Photosynthesis of alpine plants

The net photosynthetic uptake of CO₂ by leaves of alpine plants is largely driven by the duration of the season (or leaf longevity) and by the light regime. Cloudy weather or snow cover restrict CO₂-assimilation.

Temperature itself is not a problem for photosynthesis for three reasons:

1. Temperatures are commonly low in the plant layer only when there is no sun. During sunshine hours plants warm up (see Dynamic mountain climate).
2. The photosynthetic temperature response follows a broad, bell shaped curve, with the consequence that plants reach > 80 % of maximum photosynthesis over a broad range of temperatures (Fig. 1).
3. Because plant photosynthesis acclimates to the prevailing temperatures.

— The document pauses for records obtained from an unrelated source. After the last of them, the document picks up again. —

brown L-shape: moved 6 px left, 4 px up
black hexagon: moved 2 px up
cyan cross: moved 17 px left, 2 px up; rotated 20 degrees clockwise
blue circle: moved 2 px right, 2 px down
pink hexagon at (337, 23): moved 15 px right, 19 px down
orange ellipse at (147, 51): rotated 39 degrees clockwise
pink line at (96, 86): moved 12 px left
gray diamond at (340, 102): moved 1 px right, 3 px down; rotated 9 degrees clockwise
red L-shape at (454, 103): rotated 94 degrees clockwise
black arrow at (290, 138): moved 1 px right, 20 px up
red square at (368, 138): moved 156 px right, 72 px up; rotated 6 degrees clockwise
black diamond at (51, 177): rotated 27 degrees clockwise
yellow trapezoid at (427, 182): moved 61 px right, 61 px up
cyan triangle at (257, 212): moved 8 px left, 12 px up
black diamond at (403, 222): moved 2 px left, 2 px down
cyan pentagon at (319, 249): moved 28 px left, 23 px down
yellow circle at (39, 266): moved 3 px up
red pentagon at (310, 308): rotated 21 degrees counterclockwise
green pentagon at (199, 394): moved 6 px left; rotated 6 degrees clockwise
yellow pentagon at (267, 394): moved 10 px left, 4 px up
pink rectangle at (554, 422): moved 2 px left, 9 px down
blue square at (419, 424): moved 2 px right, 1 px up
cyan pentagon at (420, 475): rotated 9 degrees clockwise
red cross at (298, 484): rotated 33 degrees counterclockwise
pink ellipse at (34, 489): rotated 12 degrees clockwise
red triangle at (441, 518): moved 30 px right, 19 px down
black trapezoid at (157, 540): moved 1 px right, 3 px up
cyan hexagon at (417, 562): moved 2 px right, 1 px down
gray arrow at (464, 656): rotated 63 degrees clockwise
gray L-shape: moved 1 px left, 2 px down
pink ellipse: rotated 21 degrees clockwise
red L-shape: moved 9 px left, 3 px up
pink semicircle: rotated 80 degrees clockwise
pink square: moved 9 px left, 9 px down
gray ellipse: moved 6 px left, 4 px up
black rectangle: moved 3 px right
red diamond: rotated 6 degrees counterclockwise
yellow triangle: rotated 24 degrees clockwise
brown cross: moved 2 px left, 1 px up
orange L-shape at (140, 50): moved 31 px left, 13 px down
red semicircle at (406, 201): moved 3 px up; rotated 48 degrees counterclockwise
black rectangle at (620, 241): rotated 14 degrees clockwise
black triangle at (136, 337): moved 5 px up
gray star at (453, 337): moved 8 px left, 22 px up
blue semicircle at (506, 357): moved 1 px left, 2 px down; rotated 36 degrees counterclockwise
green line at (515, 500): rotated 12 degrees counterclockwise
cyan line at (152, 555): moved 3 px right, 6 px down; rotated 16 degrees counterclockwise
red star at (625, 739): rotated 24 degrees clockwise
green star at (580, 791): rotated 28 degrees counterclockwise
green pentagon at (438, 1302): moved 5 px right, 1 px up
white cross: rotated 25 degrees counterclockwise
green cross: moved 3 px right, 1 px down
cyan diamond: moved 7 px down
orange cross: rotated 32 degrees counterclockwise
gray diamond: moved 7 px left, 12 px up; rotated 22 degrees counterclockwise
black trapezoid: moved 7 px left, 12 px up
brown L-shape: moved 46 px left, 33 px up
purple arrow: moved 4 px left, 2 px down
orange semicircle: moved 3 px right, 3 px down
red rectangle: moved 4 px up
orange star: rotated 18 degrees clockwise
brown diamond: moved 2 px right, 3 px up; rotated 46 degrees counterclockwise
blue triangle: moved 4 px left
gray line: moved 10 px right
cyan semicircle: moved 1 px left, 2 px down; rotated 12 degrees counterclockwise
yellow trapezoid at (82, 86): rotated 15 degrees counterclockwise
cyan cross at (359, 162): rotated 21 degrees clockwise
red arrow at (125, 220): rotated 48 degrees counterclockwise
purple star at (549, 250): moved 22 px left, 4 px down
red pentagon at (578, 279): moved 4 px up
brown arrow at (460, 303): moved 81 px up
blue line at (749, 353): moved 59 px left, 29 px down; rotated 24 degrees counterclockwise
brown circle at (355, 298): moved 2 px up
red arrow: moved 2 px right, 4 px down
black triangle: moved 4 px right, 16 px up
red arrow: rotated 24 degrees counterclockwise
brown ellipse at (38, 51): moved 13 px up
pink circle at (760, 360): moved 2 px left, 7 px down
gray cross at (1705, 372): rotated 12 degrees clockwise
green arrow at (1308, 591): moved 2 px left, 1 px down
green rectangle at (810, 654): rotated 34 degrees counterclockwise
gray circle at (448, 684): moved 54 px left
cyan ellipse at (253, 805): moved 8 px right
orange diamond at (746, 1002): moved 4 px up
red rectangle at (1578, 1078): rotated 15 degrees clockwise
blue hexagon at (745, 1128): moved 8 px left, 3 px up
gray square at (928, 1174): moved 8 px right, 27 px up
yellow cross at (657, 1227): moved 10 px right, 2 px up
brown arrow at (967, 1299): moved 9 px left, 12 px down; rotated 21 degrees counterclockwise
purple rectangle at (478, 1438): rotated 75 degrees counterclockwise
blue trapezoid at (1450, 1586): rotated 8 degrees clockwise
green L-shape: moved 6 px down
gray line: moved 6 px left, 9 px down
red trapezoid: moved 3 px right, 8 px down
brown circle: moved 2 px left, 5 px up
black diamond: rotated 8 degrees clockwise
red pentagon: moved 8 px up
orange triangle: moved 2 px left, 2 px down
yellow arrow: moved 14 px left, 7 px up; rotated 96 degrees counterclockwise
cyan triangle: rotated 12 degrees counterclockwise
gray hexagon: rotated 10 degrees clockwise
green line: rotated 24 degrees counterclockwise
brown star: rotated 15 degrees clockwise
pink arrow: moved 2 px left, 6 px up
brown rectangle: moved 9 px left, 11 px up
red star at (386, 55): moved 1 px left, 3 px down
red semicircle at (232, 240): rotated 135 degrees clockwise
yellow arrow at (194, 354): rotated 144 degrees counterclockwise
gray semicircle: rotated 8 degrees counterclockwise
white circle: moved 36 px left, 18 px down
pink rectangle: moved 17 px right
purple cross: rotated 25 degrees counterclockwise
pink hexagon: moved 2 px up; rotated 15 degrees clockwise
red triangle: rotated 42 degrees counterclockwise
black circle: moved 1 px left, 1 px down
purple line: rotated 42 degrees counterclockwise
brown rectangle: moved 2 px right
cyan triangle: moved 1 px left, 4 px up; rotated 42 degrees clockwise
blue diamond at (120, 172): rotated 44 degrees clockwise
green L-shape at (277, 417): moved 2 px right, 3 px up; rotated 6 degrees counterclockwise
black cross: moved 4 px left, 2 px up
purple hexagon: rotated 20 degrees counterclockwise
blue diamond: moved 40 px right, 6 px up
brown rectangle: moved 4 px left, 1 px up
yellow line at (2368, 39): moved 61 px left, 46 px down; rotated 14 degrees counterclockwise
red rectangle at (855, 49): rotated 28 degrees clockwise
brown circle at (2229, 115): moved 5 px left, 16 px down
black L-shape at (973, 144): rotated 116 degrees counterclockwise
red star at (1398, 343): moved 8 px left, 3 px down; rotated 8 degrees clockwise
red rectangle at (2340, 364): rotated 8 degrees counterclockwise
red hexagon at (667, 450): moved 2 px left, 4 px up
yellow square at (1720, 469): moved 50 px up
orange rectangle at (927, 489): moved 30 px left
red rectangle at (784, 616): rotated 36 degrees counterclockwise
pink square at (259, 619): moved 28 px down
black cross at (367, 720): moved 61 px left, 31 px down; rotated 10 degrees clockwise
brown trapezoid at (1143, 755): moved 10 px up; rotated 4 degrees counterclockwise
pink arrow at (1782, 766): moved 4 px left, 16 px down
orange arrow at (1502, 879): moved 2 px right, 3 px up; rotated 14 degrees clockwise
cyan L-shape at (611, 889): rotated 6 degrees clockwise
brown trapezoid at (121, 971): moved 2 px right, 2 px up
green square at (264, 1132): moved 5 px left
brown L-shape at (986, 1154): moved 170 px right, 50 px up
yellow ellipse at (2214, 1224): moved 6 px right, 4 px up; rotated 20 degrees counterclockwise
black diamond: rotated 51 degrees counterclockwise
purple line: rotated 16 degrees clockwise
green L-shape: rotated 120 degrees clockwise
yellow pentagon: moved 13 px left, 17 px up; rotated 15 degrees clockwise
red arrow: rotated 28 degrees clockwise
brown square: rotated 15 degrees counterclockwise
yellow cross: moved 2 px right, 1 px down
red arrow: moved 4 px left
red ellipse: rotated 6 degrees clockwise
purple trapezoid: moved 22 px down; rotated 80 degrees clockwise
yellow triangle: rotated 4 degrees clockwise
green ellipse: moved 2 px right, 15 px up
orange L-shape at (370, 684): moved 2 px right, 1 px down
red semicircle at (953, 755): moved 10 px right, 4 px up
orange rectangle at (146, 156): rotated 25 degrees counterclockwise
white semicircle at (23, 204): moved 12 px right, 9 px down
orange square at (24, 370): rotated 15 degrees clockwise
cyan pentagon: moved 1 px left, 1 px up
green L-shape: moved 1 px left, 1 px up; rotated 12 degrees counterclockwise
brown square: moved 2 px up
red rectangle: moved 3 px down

• Neither the maximum rate of photosynthesis, nor the seasonal carbon gain by leaves of alpine plants (per unit leaf area) differs from that in lowland plants.
• Alpine plants even compensate for the lower partial pressure of CO₂ at high elevation.
• Photosynthesis already reaches 20-30 % of the maximum rate at temperatures around 0 °C and is reduced to zero only when leaves freeze (-3 to -6 °C) (Fig. 1).
• The major drivers of alpine plant photosynthetic carbon gain are solar radiation and season length.

These insights have emerged from measurements of leaf gas exchange in situ, i.e. without removing plants form their natural habitat. During such measurements, leaves are enclosed in an air conditioned chamber through which air is pumped at a known rate. Leaves absorb part of the CO₂ which passes through the chamber (Fig. 2). This depletion of CO₂ in the test air can be measured by using an infrared gas analyser (Fig. 3).

Remember: photosynthetic CO₂ uptake per unit of leaf area of alpine plants is high, and not different from lowland plants.

CAM and C4: Alpine plants commonly use the C3 mode of photosynthesis, but there are a few C4 grasses near treeline and some plants use crassulacean acid metabolism (CAM) (see Alpine plants and water).